Terry Spence made his comments after police were attacked for a third night running in Belfast, with officers coming under gunfire as loyalist crowds thew petrol bombs, fireworks and petrol bombs.
A 38-year-old man was arrested on suspicion of attempted murder, while two others were also detained amid ongoing street disturbances. Police officers in east Belfast came under sustained attack from a mob of around 100 loyalists.
Meanwhile, five men and a boy aged 16 accused of riot, including an alleged ringleader and a petrol bomber, were remanded in custody during a special sitting of Belfast Magistrates Court today.
Speaking on BBC Radio 5 this morning, Mr Spence said there was “no doubt” that the situation “has been exploited by the paramilitary grouping known as the Ulster Volunteer Force”.
Mr Spence said it was “very clear” that leading members of the UVF are “organising and orchestrating this violence against police officers who are out there trying to uphold the law and prevent anarchy on our streets”.
“Since these protests began 65 police officers have been injured, some of those officers have been hospitalised, and really this is a very, very difficult time for the police service of Northern Ireland.
“Certainly I think it is the most challenging period that we have had in the last decade,” Mr Spence said.
A police spokesman said officers dealt with violence in the Newtownards Road, Albertbridge Road and Castlereagh Street and Templemore Avenue areas of the city last night, using water cannon and firing three AEP rounds (rubber and plastic rounds).

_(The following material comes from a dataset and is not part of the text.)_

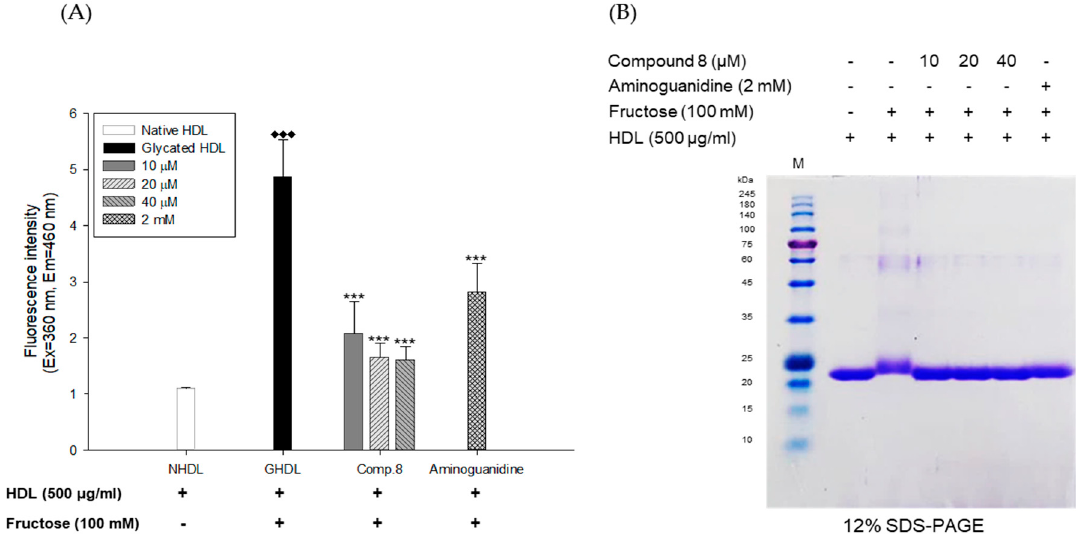
Figure 7. Dose dependent effect of compound 8 (des- O -methyl- β -anhydroicaritin) on fructose- induced HDL glycation. ( A ) formation of AGEs was determined by measuring the fluorescence intensity (Ex = 360 nm, Em = 460 nm). ( B ) SDS-PAGE of HDL modified by 100 mM fructose for 72 h in the absence or presence of compound 8 (final concentrations, 10, 20, and 40 μ M). These data are expressed as mean ± SD of three independent experiments. ♦♦♦ , p < 0.001 vs. NHDL (native HDL); ***, p < 0.001 vs. GHDL (glycated HDL).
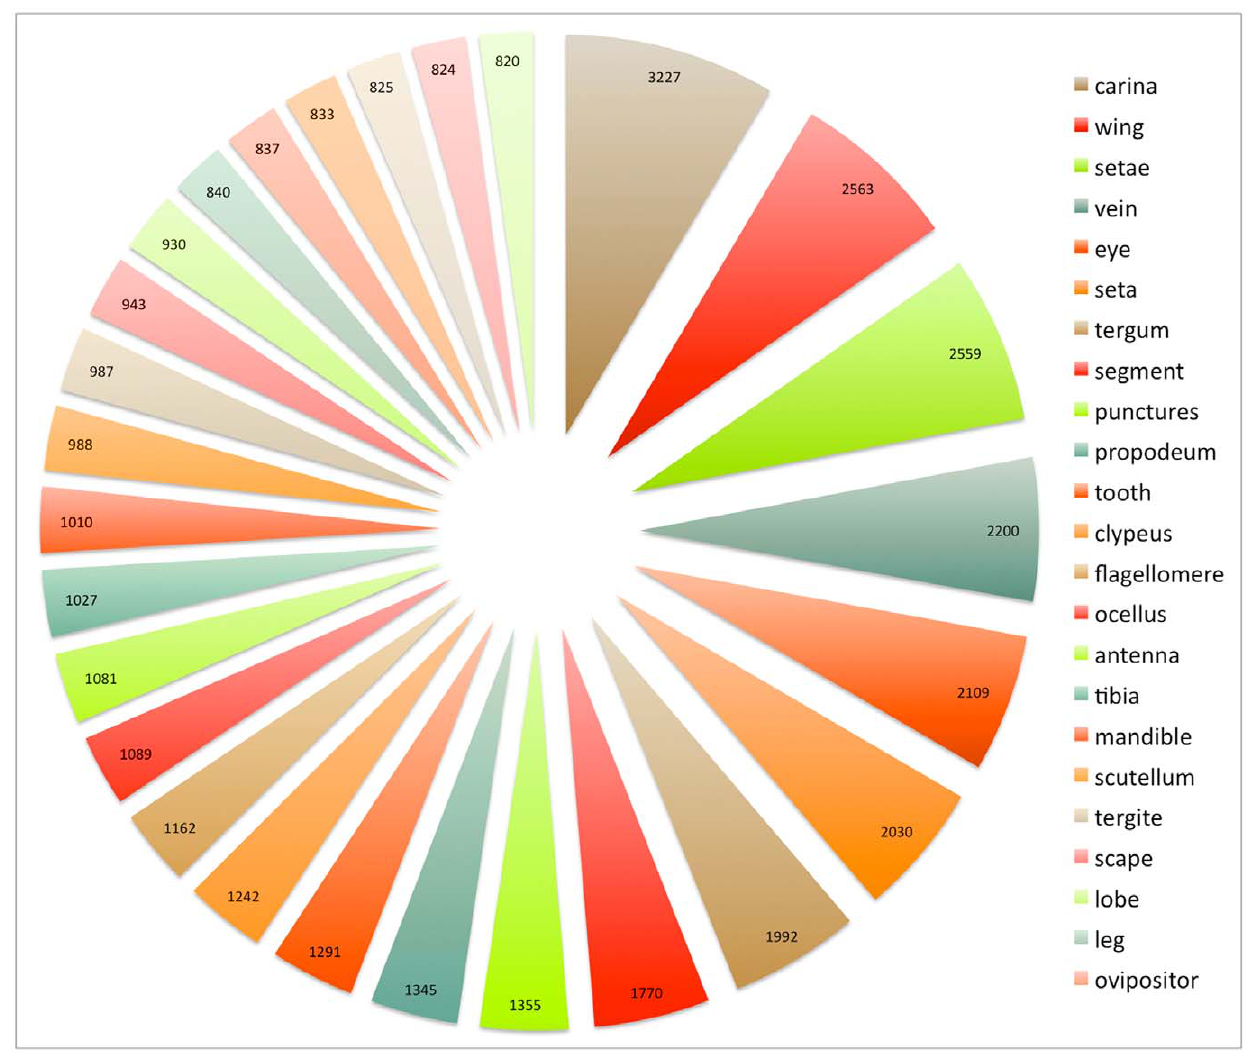
Figure 2. Most commonly used anatomical terms in Hymenoptera. Terms in this figure are ranked based on occurrence among all articles (how many articles a term occurred). Number on chart and size of pie represents the number of total times the term occurred in all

One officer was injured and a number of arrests were made, the PSNI said.
More than 1,000 demonstrators marched on Belfast’s City Hall yesterday, but despite tense scenes and some scuffles the rally passed off without major incident. There was a heavy police presence, including officers in riot gear with dogs stationed within the historic civic building itself and on surrounding side streets.
But as the flag-waving crowds dispersed, ugly scenes flared again — for the third night in a row — on the Newtownards Road in the traditionally unionist east of the city. A PSNI spokesman said they were investigating reports from their own officers that a number of shots were fired at police lines.
Conall McDevitt, policing spokesman for the nationalist SDLP, said the firing of shots at police officers ended any claim to legitimacy by protest organisers.
“Whatever grievance some people may have had, it is totally lost when they allow people to use these protests as cover for attempted murder,” said the South Belfast MLA.